EXERCISE REQUIREMENTS - List every line of the material that contains the string "creencia", matching case exactly.

(Page images and extracted text)
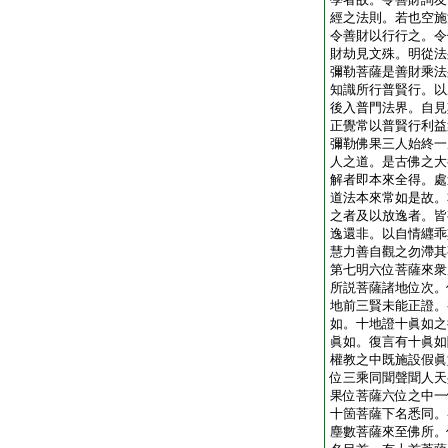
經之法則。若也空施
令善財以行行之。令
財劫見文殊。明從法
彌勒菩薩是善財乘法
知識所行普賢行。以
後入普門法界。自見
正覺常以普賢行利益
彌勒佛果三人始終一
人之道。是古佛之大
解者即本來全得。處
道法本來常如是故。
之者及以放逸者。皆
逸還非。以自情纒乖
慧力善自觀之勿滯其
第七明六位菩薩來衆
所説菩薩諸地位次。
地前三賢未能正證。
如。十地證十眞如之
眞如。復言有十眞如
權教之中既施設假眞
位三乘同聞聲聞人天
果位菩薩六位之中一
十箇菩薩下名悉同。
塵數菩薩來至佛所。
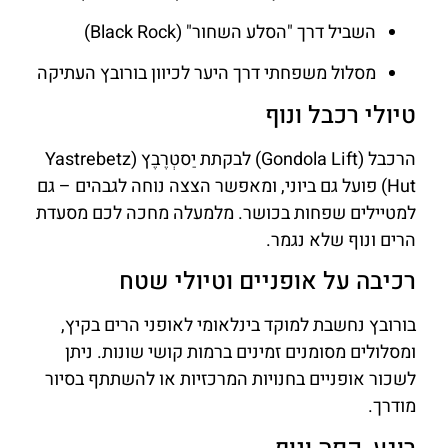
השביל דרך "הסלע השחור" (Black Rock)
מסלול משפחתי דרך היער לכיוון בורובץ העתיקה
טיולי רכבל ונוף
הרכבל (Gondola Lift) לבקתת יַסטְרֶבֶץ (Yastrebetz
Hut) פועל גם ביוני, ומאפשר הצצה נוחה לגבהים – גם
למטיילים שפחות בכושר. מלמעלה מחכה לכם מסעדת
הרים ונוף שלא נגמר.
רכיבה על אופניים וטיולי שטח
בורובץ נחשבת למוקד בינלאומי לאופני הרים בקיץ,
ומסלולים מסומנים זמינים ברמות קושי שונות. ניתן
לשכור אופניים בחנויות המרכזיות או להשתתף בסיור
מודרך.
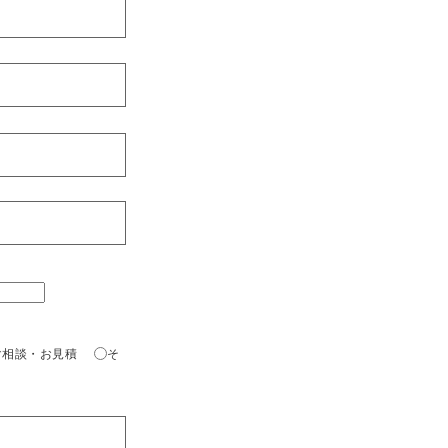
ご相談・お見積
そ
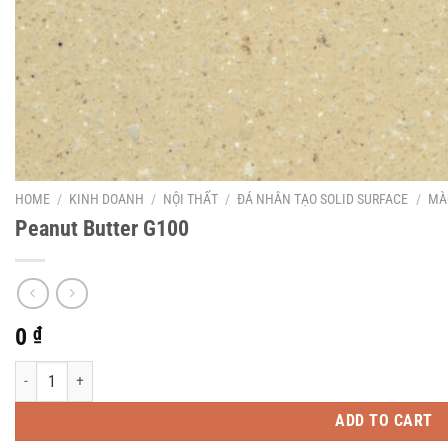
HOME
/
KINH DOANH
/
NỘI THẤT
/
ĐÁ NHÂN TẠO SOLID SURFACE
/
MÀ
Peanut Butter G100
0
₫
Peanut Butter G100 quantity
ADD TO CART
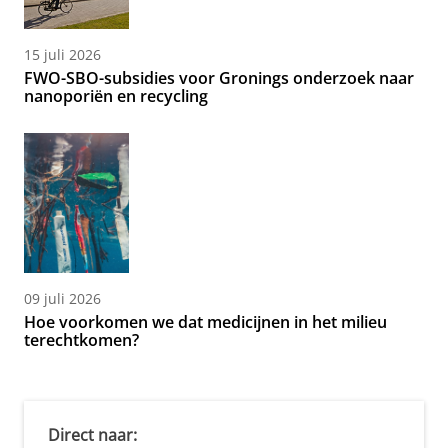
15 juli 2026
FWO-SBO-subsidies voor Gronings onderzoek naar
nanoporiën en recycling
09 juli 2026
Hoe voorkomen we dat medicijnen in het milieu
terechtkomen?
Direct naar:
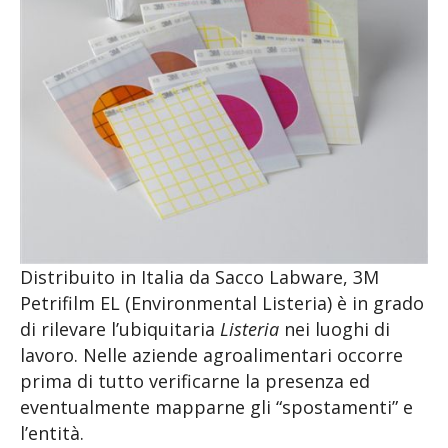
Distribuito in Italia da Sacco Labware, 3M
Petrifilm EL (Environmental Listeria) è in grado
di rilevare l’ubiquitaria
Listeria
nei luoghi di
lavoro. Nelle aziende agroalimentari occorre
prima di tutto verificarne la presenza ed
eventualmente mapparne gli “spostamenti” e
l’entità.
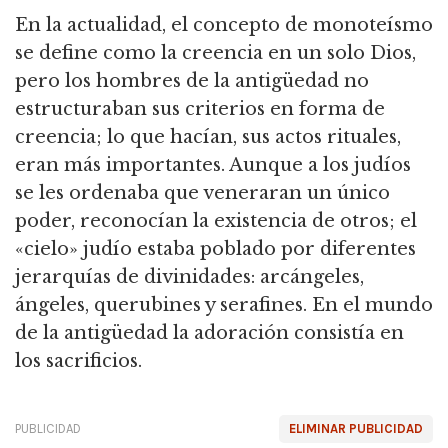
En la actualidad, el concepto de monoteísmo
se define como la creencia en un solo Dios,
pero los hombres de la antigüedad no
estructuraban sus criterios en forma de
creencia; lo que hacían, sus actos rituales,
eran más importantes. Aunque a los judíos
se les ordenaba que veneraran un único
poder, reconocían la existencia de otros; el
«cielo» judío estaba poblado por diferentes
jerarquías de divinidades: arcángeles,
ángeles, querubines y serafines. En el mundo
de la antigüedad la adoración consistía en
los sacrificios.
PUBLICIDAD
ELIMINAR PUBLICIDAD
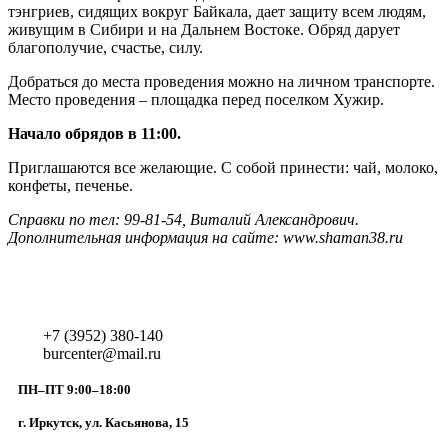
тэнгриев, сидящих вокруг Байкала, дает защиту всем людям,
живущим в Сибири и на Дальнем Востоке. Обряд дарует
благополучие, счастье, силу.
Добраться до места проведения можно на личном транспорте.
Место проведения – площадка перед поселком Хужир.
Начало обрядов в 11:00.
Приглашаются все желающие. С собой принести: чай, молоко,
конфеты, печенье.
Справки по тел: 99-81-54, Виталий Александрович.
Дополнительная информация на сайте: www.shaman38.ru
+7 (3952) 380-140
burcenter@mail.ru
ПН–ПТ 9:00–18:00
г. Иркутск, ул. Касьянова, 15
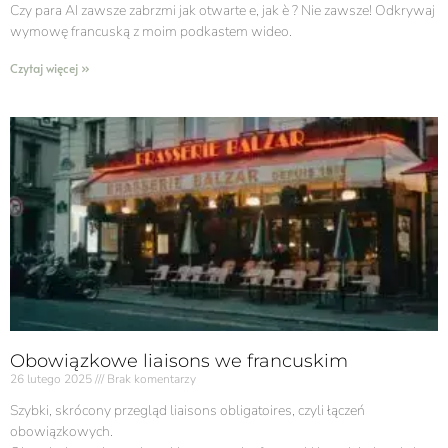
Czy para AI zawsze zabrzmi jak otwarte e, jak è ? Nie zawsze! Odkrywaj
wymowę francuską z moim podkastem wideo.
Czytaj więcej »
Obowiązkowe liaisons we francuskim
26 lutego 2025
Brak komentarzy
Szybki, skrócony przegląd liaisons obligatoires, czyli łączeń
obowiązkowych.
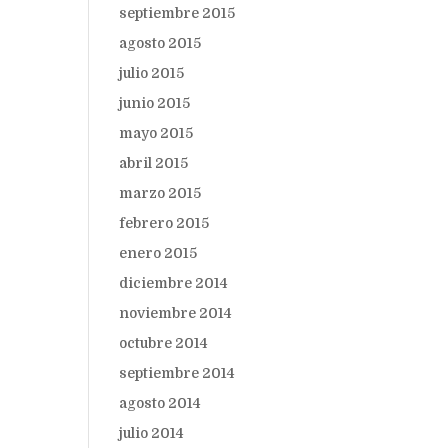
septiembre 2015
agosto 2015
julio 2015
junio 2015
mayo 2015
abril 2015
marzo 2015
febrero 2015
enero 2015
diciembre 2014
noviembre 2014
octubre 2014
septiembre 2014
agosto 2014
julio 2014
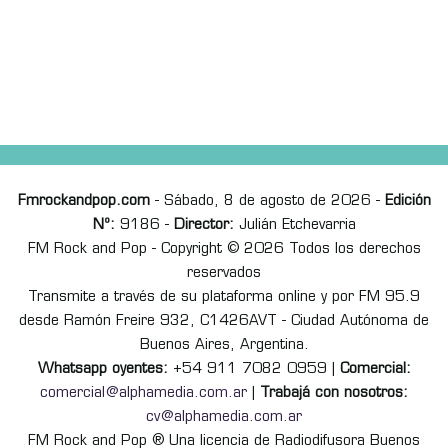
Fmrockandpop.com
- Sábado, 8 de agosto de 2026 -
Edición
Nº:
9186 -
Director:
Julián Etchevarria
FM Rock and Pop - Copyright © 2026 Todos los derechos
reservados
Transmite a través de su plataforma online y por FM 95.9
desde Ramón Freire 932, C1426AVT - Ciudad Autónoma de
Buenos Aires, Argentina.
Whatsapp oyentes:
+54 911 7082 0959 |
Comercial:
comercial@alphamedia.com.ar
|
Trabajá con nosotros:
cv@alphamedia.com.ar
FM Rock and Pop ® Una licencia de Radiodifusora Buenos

SOLUTION FOR THIS PROBLEM -
se define como la creencia en un solo Dios,
creencia; lo que hacían, sus actos rituales,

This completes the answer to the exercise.